The oil companies Total, BP and Shell are the three largest investments in the fund.

Mr Walker said he is keen on the sector for two reasons.

The first is that, in his view, the biggest oil companies have done an excellent job of reducing costs, to the point where the dividend of BP is more fully covered by cashflow at oil's more recent price of $55 (£40.65) a barrell than it was at the more historic price of $100 (£73.98) a barrel.

The second reason cited by Walker for his optimism is the outlook for the US shale gas production market.

One of the reasons for the oil price decline in recent years has been the increased levels of output from the shale producers, leading to higher supply and lower prices.  

Shale gas refers to natural gas that is trapped within shale formations. Shales are fine-grained sedimentary rocks that can be rich sources of petroleum and natural gas.

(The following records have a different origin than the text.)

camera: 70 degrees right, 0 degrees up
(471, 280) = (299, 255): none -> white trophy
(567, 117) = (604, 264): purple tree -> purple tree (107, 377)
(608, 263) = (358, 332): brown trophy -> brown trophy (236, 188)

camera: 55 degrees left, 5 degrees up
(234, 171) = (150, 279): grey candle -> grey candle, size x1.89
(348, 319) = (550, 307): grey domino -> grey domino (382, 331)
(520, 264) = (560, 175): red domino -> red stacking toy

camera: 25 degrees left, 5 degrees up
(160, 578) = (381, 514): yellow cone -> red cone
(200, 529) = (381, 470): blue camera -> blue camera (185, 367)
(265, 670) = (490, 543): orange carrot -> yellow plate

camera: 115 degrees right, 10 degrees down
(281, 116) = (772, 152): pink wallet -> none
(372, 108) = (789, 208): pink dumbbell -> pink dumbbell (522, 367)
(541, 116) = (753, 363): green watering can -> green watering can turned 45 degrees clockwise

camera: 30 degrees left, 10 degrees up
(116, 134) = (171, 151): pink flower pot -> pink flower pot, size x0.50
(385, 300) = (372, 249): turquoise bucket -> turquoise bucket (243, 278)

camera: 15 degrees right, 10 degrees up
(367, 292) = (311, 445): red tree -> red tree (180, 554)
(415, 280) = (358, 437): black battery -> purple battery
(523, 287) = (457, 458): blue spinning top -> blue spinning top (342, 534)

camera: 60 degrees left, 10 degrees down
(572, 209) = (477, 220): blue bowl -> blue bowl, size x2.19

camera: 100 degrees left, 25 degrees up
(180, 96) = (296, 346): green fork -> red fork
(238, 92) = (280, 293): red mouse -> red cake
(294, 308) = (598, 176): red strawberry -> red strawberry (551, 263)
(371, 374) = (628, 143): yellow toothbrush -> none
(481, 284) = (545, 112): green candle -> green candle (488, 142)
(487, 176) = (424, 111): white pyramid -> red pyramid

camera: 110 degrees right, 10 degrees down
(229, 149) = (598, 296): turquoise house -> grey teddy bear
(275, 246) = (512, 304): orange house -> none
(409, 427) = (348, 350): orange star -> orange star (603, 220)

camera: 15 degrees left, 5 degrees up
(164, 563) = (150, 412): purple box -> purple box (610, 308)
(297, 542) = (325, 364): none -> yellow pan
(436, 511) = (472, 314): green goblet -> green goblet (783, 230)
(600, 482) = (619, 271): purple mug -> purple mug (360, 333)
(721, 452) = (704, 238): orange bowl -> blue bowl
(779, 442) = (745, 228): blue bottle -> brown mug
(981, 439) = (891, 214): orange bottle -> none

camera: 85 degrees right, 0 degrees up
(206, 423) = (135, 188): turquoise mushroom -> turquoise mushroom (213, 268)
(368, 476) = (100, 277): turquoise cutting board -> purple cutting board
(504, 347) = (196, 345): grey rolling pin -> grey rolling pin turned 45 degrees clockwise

Mr Walker’s view is that the market’s expectations for shale gas production in future are based on the industry continuing to improve the levels of efficiency in shale gas production. The fund manager said technological advance has been part of the growth of shale, but that data now shows the productivity of shale oil wells to have slowed.

He said slowing productivity would maintain the oil price at a higher level in the coming years, and boost the investment case for the oil majors.

Simon Gergel, who runs the £688m Merchants Investment Trust, is another investor keen on the oil sector.

He said based on the current dividend yields and the ability of those companies to pay the dividend from the cash they generate means the shares are “cheap”.

Shell shares are the largest individual investment in the Merchants Trust.

Job Curtis, who runs the £1.5bn City of London Investment Trust, is confident about the prospects for the oil majors, believing the oil price is stable and the companies are managing costs well.

At present, part of the dividend paid by Shell is a scrip dividend, which means investors receive additional shares in the company to the value of the dividend, rather than receiving the cash amount.

Mr Curtis said if the company continues to progress as it is, the dividend could become all cash, and that would boost the investment case for the shares further.

Shell accounts for 4.7 per cent of the assets of the City of London Investment trust, making it the largest holding in the trust.